Most recently, a further probiotic intervention study investigating the metabolomics changes revealed an interesting influence of butyrate on the metabolome of type 2 diabetes patients. McMurdie et al. 2021 published a 12-weeks probiotic intervention trial with the bacterial strain WBF-011 in twenty-one T2D patients versus sixteen participants taking placebo. As a result, they could show a clear tendency between butyrate levels in stool and plasma with HbA1c. Further, an increase in butyrate and ursodeoxycholate and corresponding butyrate levels in stool and plasma were reported in McMurdie et al. 2021.  Thus, we expect that the changes in the microbiome would be reflected in a change in the serum metabolome in a further study with longer time spans.

References:

Bach Knudsen KE, Laerke HN, Hedemann MS, Nielsen TS, Ingerslev AK, Gundelund Nielsen DS, Theil PK, Purup S, Hald S, Schioldan AG, Marco ML, Gregersen S, Hermansen K: Impact of Diet-Modulated Butyrate Production on Intestinal Barrier Function and Inflammation. Nutrients 2018, 10(10):10.3390/nu10101499.

Gurav A, Sivaprakasam S, Bhutia YD, Boettger T, Singh N, Ganapathy V: Slc5a8, a Na+-coupled high-affinity transporter for short-chain fatty acids, is a conditional tumour suppressor in colon that protects against colitis and colon cancer under low-fibre dietary conditions. Biochem J 2015, 469(2):267-278.

126. McMurdie PJ, Stoeva MK, Justice N, Nemchek M, Sieber CMK, Tyagi S, Gines J, Skennerton CT, Souza M, Kolterman O, Eid J: Increased circulating butyrate and ursodeoxycholate during probiotic intervention in humans with type 2 diabetes. BMC Microbiol 2022, 22(1):19-021-02415-8.
127. Please add the analysis of the association between change of stool metabolites and change of the symptoms of major depressive disorder.
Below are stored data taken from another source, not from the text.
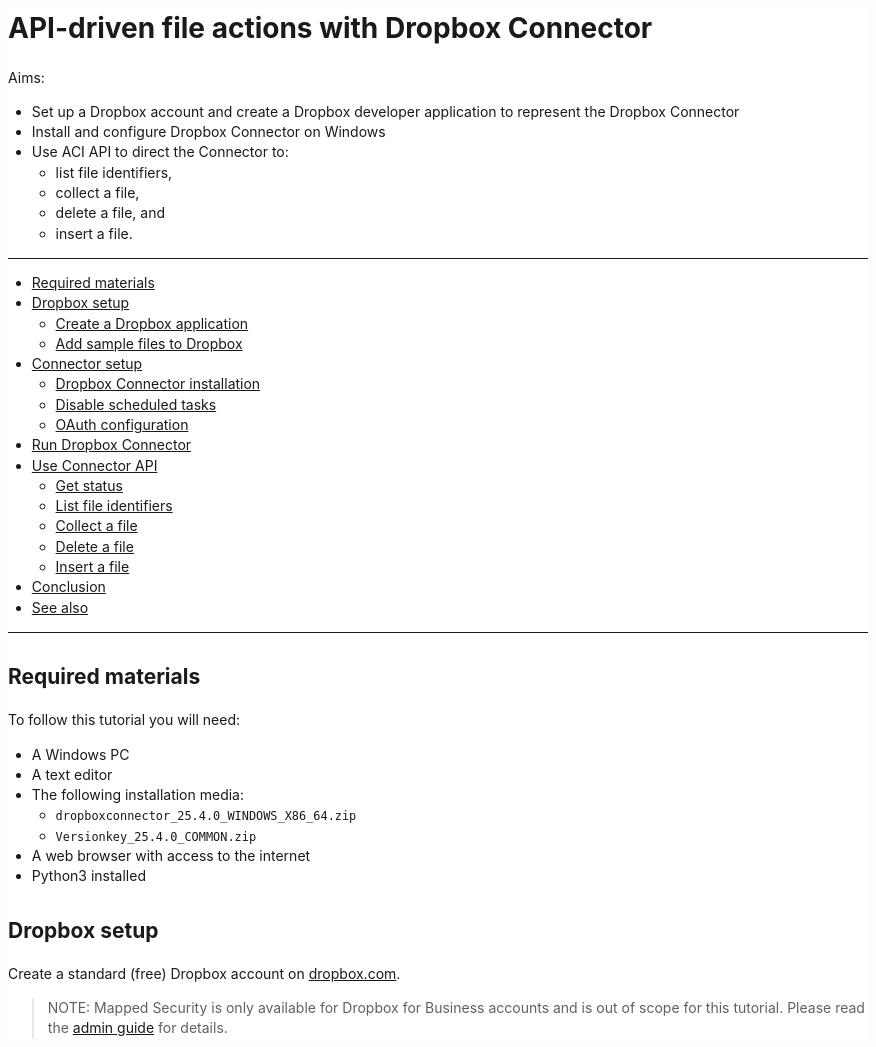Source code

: # API-driven file actions with Dropbox Connector

Aims:

- Set up a Dropbox account and create a Dropbox developer application to represent the Dropbox Connector
- Install and configure Dropbox Connector on Windows
- Use ACI API to direct the Connector to:
  - list file identifiers,
  - collect a file,
  - delete a file, and
  - insert a file.

---

- [Required materials](#required-materials)
- [Dropbox setup](#dropbox-setup)
  - [Create a Dropbox application](#create-a-dropbox-application)
  - [Add sample files to Dropbox](#add-sample-files-to-dropbox)
- [Connector setup](#connector-setup)
  - [Dropbox Connector installation](#dropbox-connector-installation)
  - [Disable scheduled tasks](#disable-scheduled-tasks)
  - [OAuth configuration](#oauth-configuration)
- [Run Dropbox Connector](#run-dropbox-connector)
- [Use Connector API](#use-connector-api)
  - [Get status](#get-status)
  - [List file identifiers](#list-file-identifiers)
  - [Collect a file](#collect-a-file)
  - [Delete a file](#delete-a-file)
  - [Insert a file](#insert-a-file)
- [Conclusion](#conclusion)
- [See also](#see-also)

---

## Required materials

To follow this tutorial you will need:

- A Windows PC
- A text editor
- The following installation media:
  - `dropboxconnector_25.4.0_WINDOWS_X86_64.zip`
  - `Versionkey_25.4.0_COMMON.zip`
- A web browser with access to the internet
- Python3 installed

## Dropbox setup

Create a standard (free) Dropbox account on [dropbox.com](https://www.dropbox.com).

> NOTE: Mapped Security is only available for Dropbox for Business accounts and is out of scope for this tutorial.  Please read the [admin guide](https://www.microfocus.com/documentation/idol/knowledge-discovery-25.4/DropboxConnector_25.4_Documentation/Help/Content/Dropbox_MappedSecurity.htm) for details.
This reviewer thinks that the data of (stool) metabolites, which were associated with change of the symptoms of major depressive disorder, are worth presenting in this journal.

Thank you for your suggestions. We analyzed the correlations of HAMD and BDI with stool metabolites. Although HAMD and BDI-II show the strongest correlations, the correlations between metabolites and HAMD and differences in HAMD between baseline and intervention samples, respectively, were weak. We added a summarizing statement to the revised version of the manuscript and the figures to the supplementary materials.
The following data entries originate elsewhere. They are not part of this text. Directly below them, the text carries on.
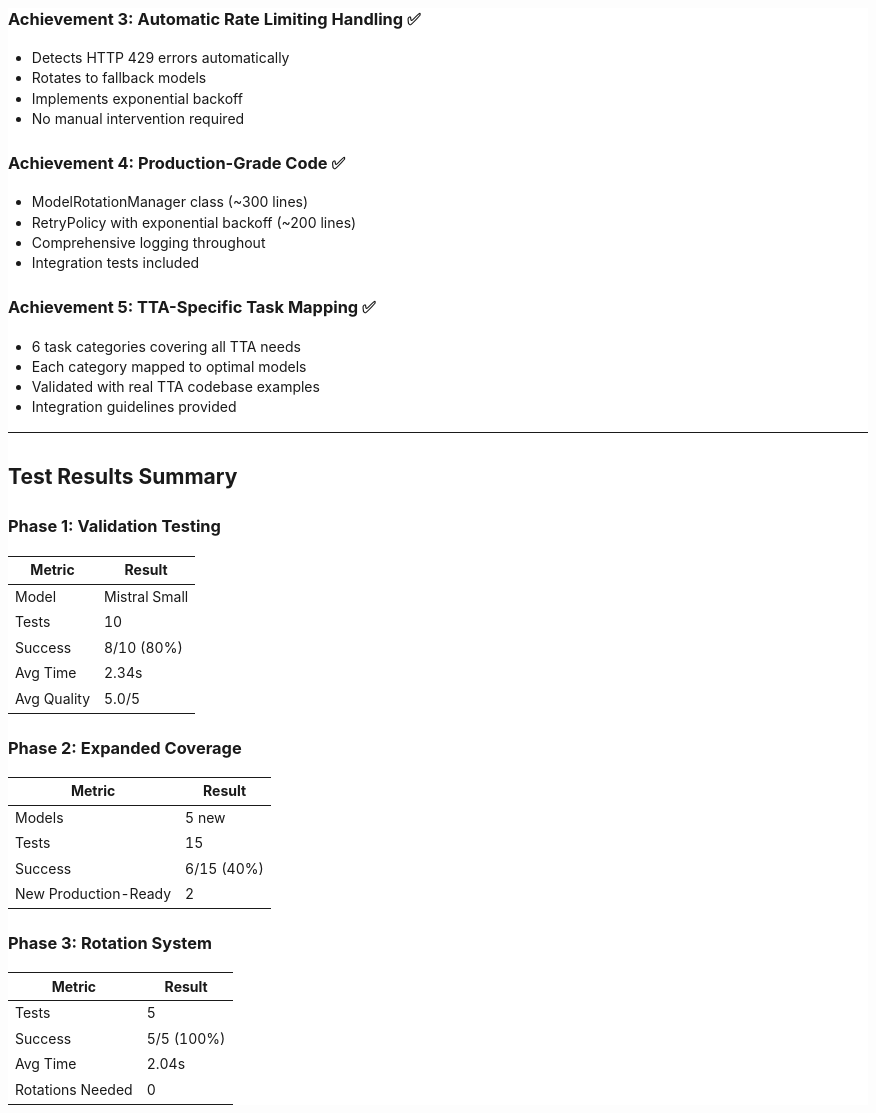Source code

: ### Achievement 3: Automatic Rate Limiting Handling ✅
- Detects HTTP 429 errors automatically
- Rotates to fallback models
- Implements exponential backoff
- No manual intervention required

### Achievement 4: Production-Grade Code ✅
- ModelRotationManager class (~300 lines)
- RetryPolicy with exponential backoff (~200 lines)
- Comprehensive logging throughout
- Integration tests included

### Achievement 5: TTA-Specific Task Mapping ✅
- 6 task categories covering all TTA needs
- Each category mapped to optimal models
- Validated with real TTA codebase examples
- Integration guidelines provided

---

## Test Results Summary

### Phase 1: Validation Testing
| Metric | Result |
|--------|--------|
| Model | Mistral Small |
| Tests | 10 |
| Success | 8/10 (80%) |
| Avg Time | 2.34s |
| Avg Quality | 5.0/5 |

### Phase 2: Expanded Coverage
| Metric | Result |
|--------|--------|
| Models | 5 new |
| Tests | 15 |
| Success | 6/15 (40%) |
| New Production-Ready | 2 |

### Phase 3: Rotation System
| Metric | Result |
|--------|--------|
| Tests | 5 |
| Success | 5/5 (100%) |
| Avg Time | 2.04s |
| Rotations Needed | 0 |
Figure S11. Top 25 Correlations coefficients of metabolites (normalized concentrations) with the HAMD.

Figure S12. Top 25 Correlations coefficients of metabolites (normalized concentrations) with the HAMD difference between baseline and intervention samples.

Round 2

Reviewer 3 Report

The content itself was summarized well. However, the main result of this study was that the probiotics change the metabolites in stool through changing microbiota. This reviwer thinks that this study lacks novelty.